The envoy, 67, is best known as the architect of the Dayton peace accord of 1995 that ended the war in Bosnia-Herzegovina. He was former President Clinton’s favorite diplomatic trouble-shooter and a U.S. ambassador to the United Nations. He has been nominated seven times for the Nobel Peace Prize.
“Holbrooke is good dealing with tough guys; he’s had a lot of experience with corrupt governments, which here will be important as well,” said Kenneth Bacon, a former Pentagon official who knows Holbrooke from the Bosnian war era and is now president of Refugees International, which is involved in Afghanistan and Pakistan.
Holbrooke was Secretary of State Hillary Rodham Clinton’s chief foreign policy advisor during the 2008 presidential primary campaign, before switching over to advise Obama in the general election campaign. Holbrooke was perennially mentioned as a potential secretary of State.
Yet in the week since he was appointed, some of the challenges of this job have already become apparent.

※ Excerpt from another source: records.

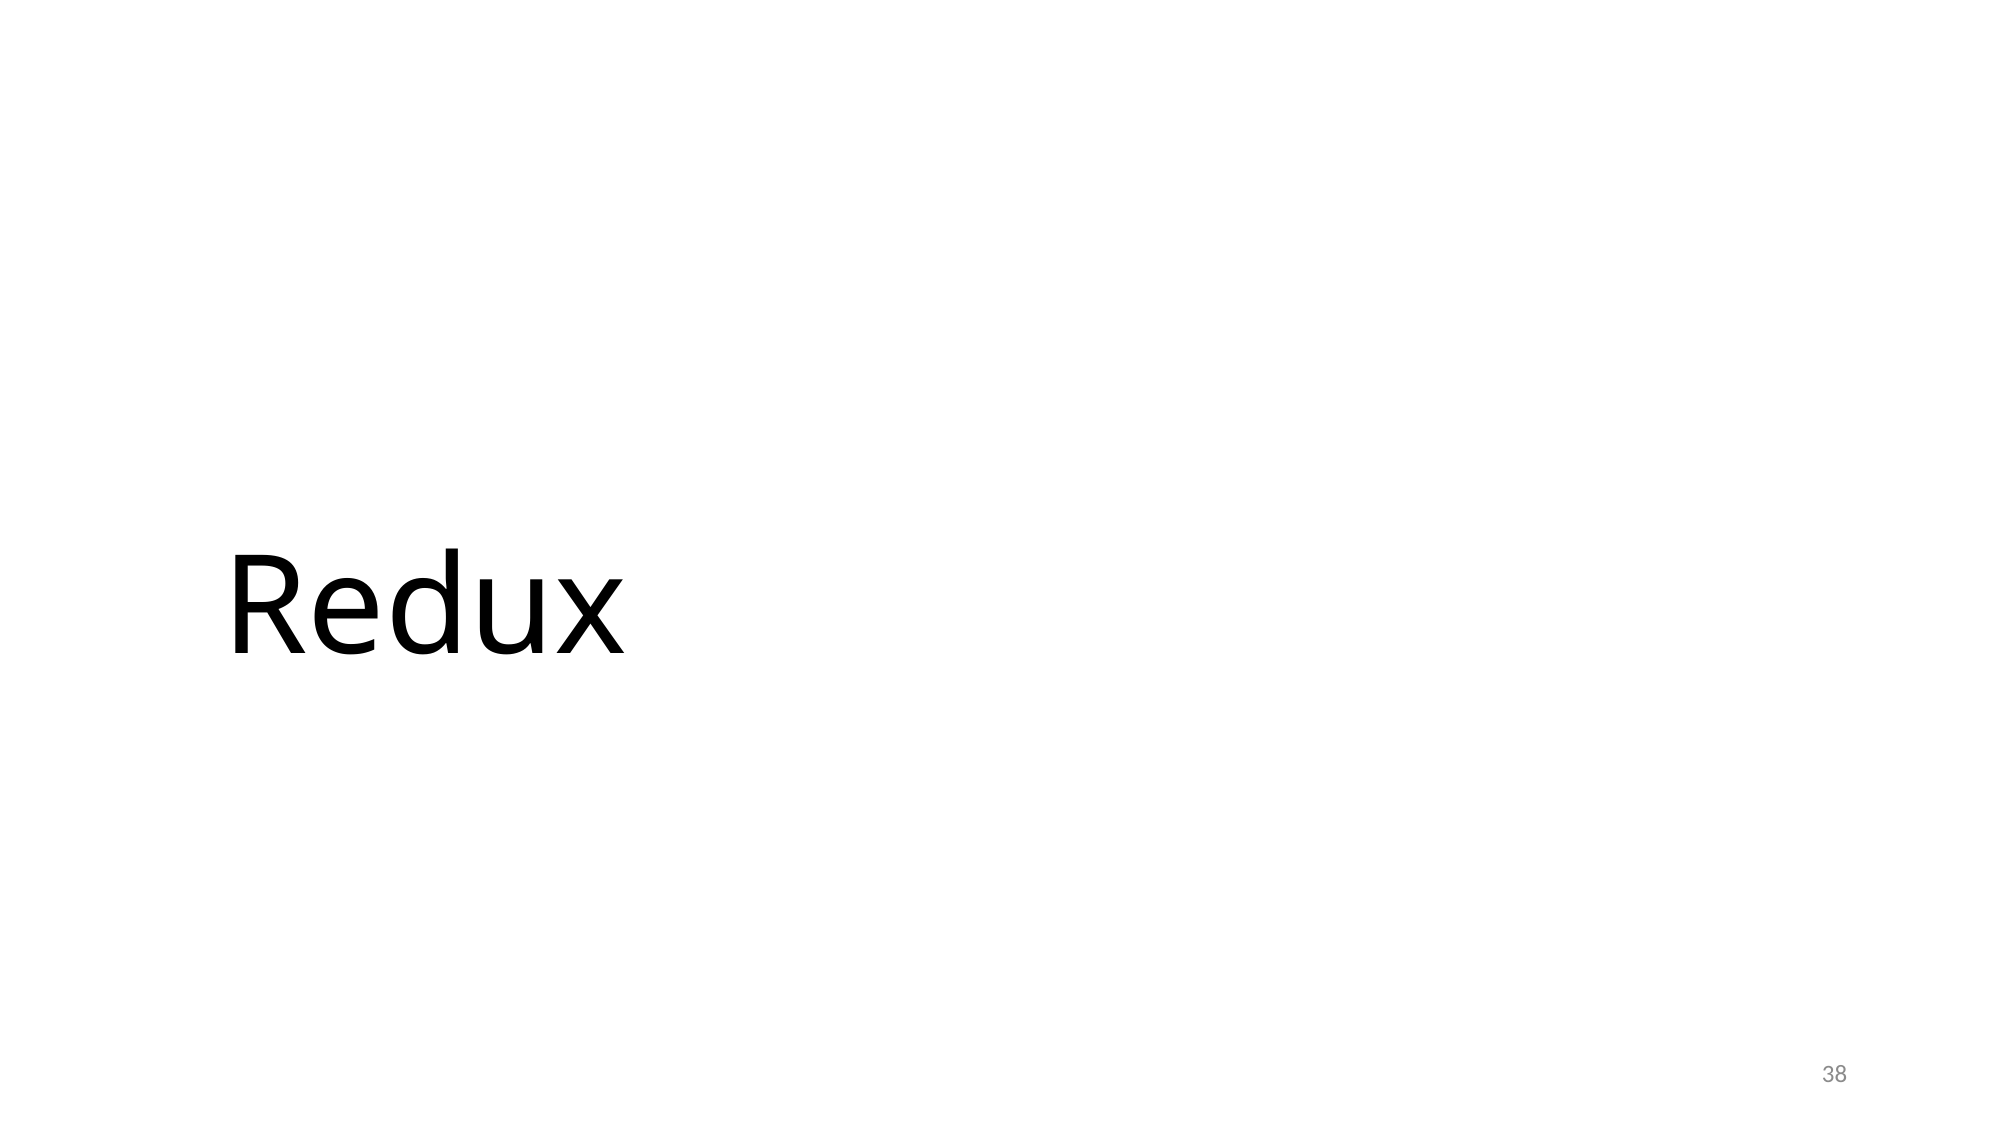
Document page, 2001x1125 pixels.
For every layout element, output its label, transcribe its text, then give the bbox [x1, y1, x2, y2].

title Redux [206, 578, 1888, 691]
slide_number 38 [1412, 1042, 1863, 1103]
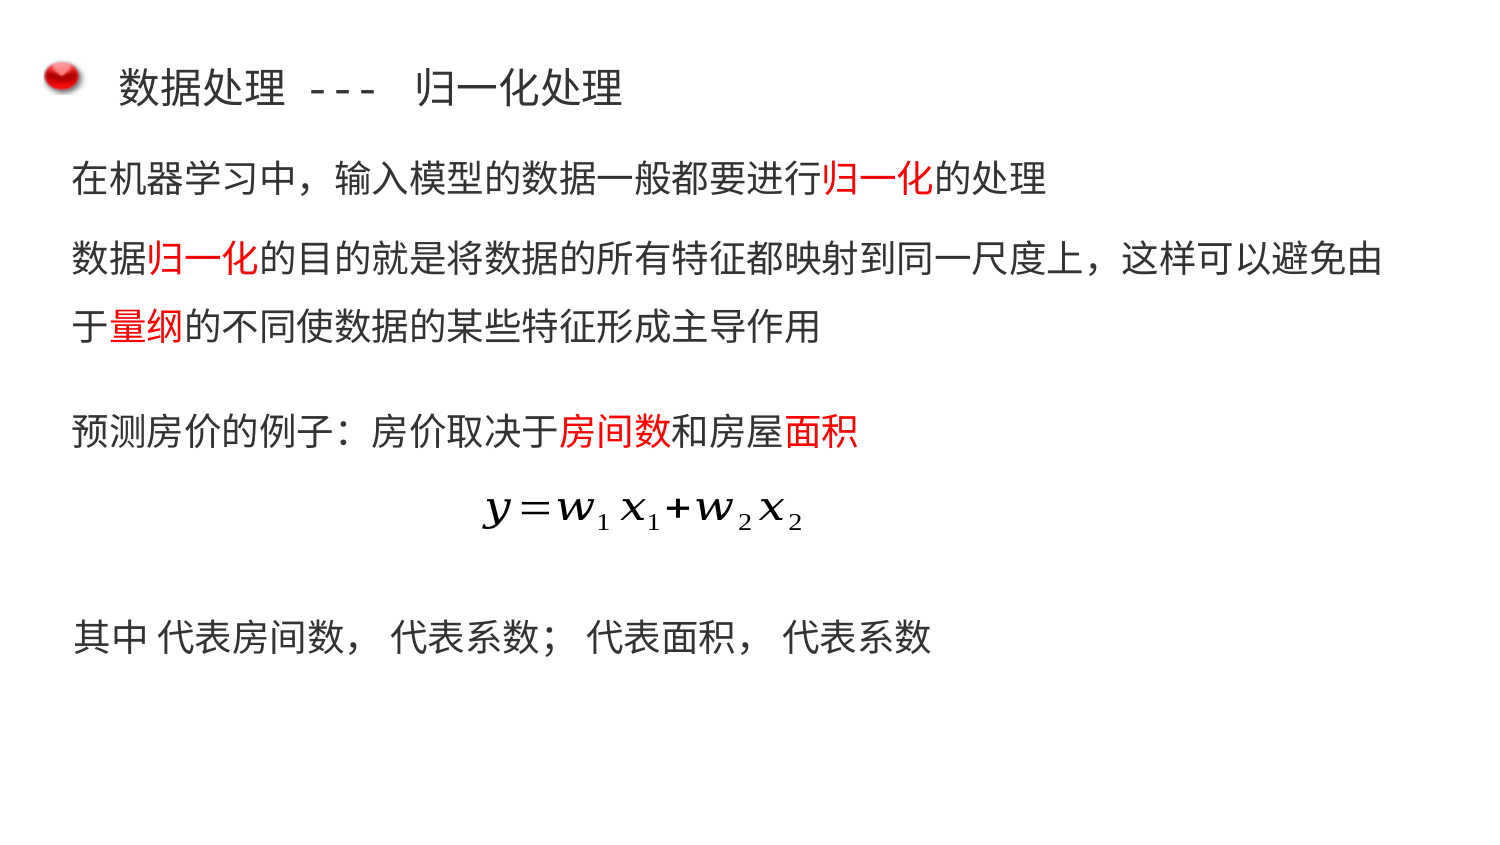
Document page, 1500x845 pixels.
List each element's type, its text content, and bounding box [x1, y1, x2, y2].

This job will require a different set of skills from the ones he used in the Balkans, when he pressured Serbian President Slobodan Milosevic with the threat of NATO bombing and promise of possible membership in the European Union.
In South Asia, military threats have little value. And negotiations over key issues have filled “a graveyard of conflict mediators,” Markey said.
“The problems of South Asia are not especially amenable to U.S. shuttle diplomacy,” Markey wrote on Foreign Policy magazine’s website. He said that “no amount of U.S. browbeating or inducement” would overcome divisions on issues such as Kashmir, and that greater U.S. involvement could backfire.
Another challenge will be sorting out who in the new administration will have the most influence in the region.
Although Holbrooke’s skills as a bureaucratic infighter are legendary in government circles, other powerful figures will also want a piece of the action.
One is Army Gen. David H. Petraeus, who as chief of the Pentagon’s huge Central Command oversees U.S. forces in the Middle East and Central Asia and has been the most important American official in the region.
Another potentially important figure will be the new U.S. envoy to Iran, who will pursue Obama’s promise for a diplomatic opening to the Islamic Republic. Dennis Ross, the longtime Mideast peace negotiator and State Department official, has been under consideration for the job, according to U.S. officials.
Other top players will include Biden, who has long held an interest in the region. Defense Secretary Robert M. Gates and retired Marine Gen. James L. Jones Jr., the president’s national security advisor, also will be involved.
“Petraeus has had a lot of the say to himself, but now somebody’s got to give,” said Leslie Gelb, former president of the Council on Foreign Relations and a veteran national security official. “Of course, people will be getting in each other’s way. We’ll know in a few months how they work it out.”
Times staff writer Julian E. Barnes contributed to this report.